_DESCRIPCIÓN DEL PROBLEMA_
Sustituye "explanada" por "llanura" y reproduce el relato de la excursión a El Churute desde "Después de algunos" hasta "descansar unos minutos.", ambos incluidos.

_TEXTO DEL EJERCICIO_
Cuentos con moraleja: “Pude ser rico, pero lo dejé escapar”
Hace ya bastantes años, cuando vivía en Ecuador, un día de vacaciones escolares, reuní a varios chicos de la parroquia y me los llevé a hacer una excursión a la Reserva del Churute. En aquellos tiempos El Churute era un lugar agreste y salvaje. Los nativos decían que había tigrecillos, venados y muchos otros animales curiosos.
Después de una hora aproximada de viaje en coche, llegamos a la reserva. Dejé el coche en un lugar relativamente apartado de la carretera, tomamos todos los bártulos y comenzamos nuestra excursión por aquellos parajes casi selváticos.
Los habitantes del lugar nos dijeron que, si seguíamos un pequeño riachuelo que había un poco más adelante, podríamos ir subiendo hacia la montaña donde nos encontraríamos un paisaje bellísimo, un río con más agua y muchos animales, algunos de ellos venenosos, como serpientes, arañas y sapos venenosos.
El único modo de subir a la cima era a través de ese riachuelo, pues todo lo demás estaba cubierto por una abundantísima vegetación que impedía cualquier otro tipo de acceso a no ser que se llevara algún machete para abrir camino; vegetación que a veces podía deparar sorpresas poco gratas.
Durante más de una hora los chicos y yo subimos por la corriente de agua, unas veces andando y otras nadando. Por cierto, una de las veces que a mí me toco nadar, se me cayeron las llaves del coche, llaves que ya nunca encontré, y que luego dificultaron la vuelta a Guayaquil; pero esa sería otra historia para contar.
Después de algunos rasguños, caídas y tropezones, y estando totalmente empapados de agua y algo cansados, aunque tremendamente felices por el camino que ya habíamos recorrido, llegamos a una pequeña explanada donde pensamos hacer un alto, reponer fuerzas y descansar unos minutos.

_DATOS REGISTRADOS_

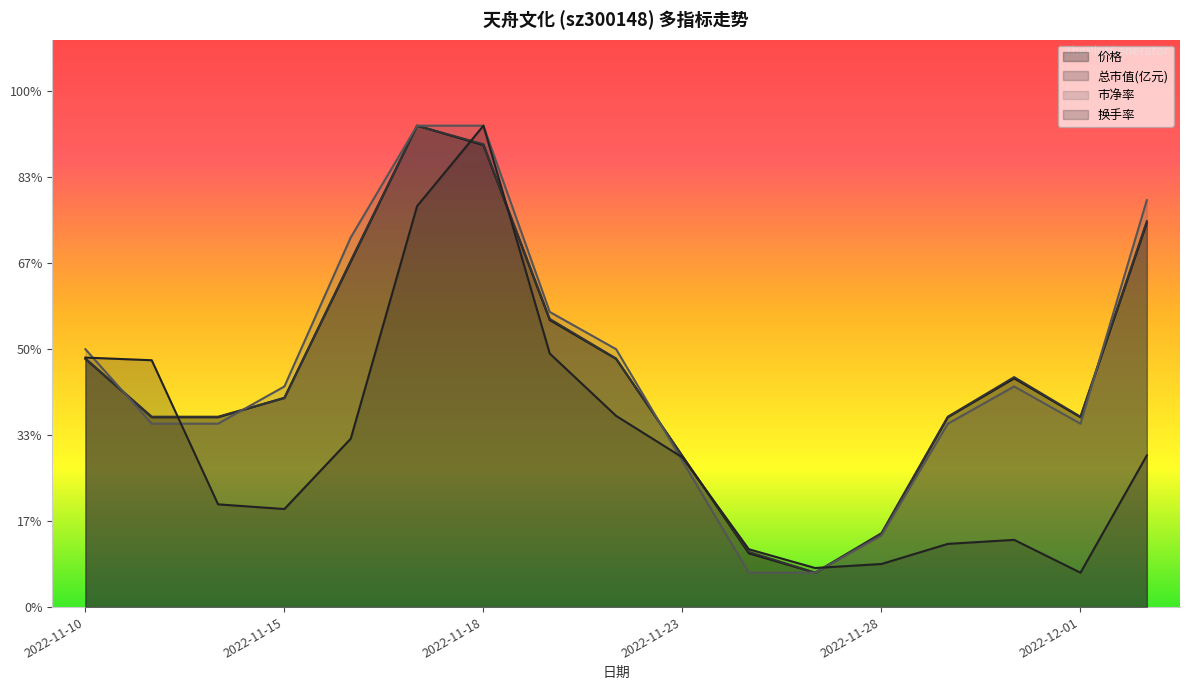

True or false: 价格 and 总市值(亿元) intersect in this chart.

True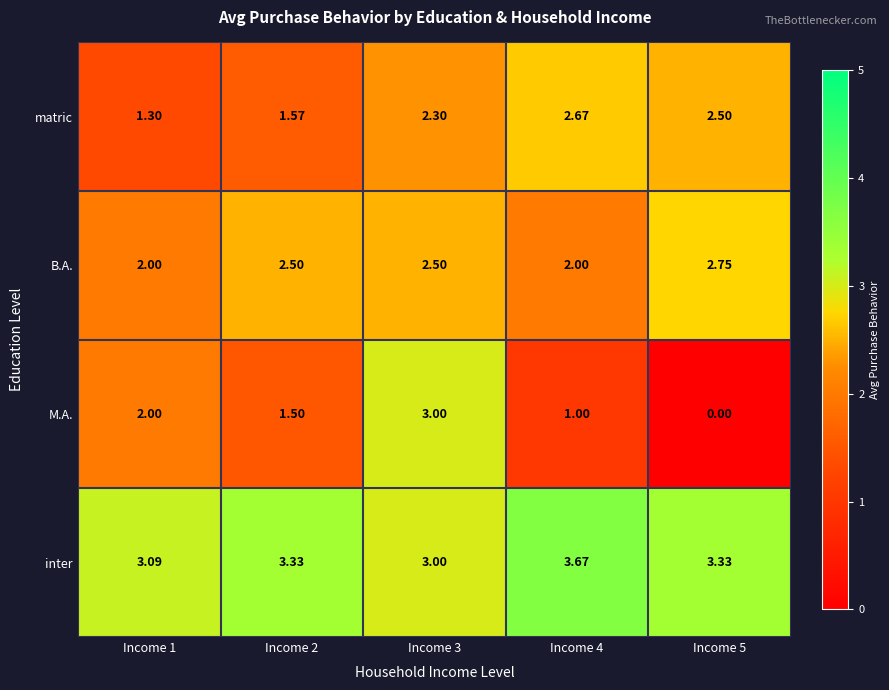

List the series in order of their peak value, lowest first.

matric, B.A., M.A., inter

_TU RESPUESTA_
Después de algunos rasguños, caídas y tropezones, y estando totalmente empapados de agua y algo cansados, aunque tremendamente felices por el camino que ya habíamos recorrido, llegamos a una pequeña llanura donde pensamos hacer un alto, reponer fuerzas y descansar unos minutos.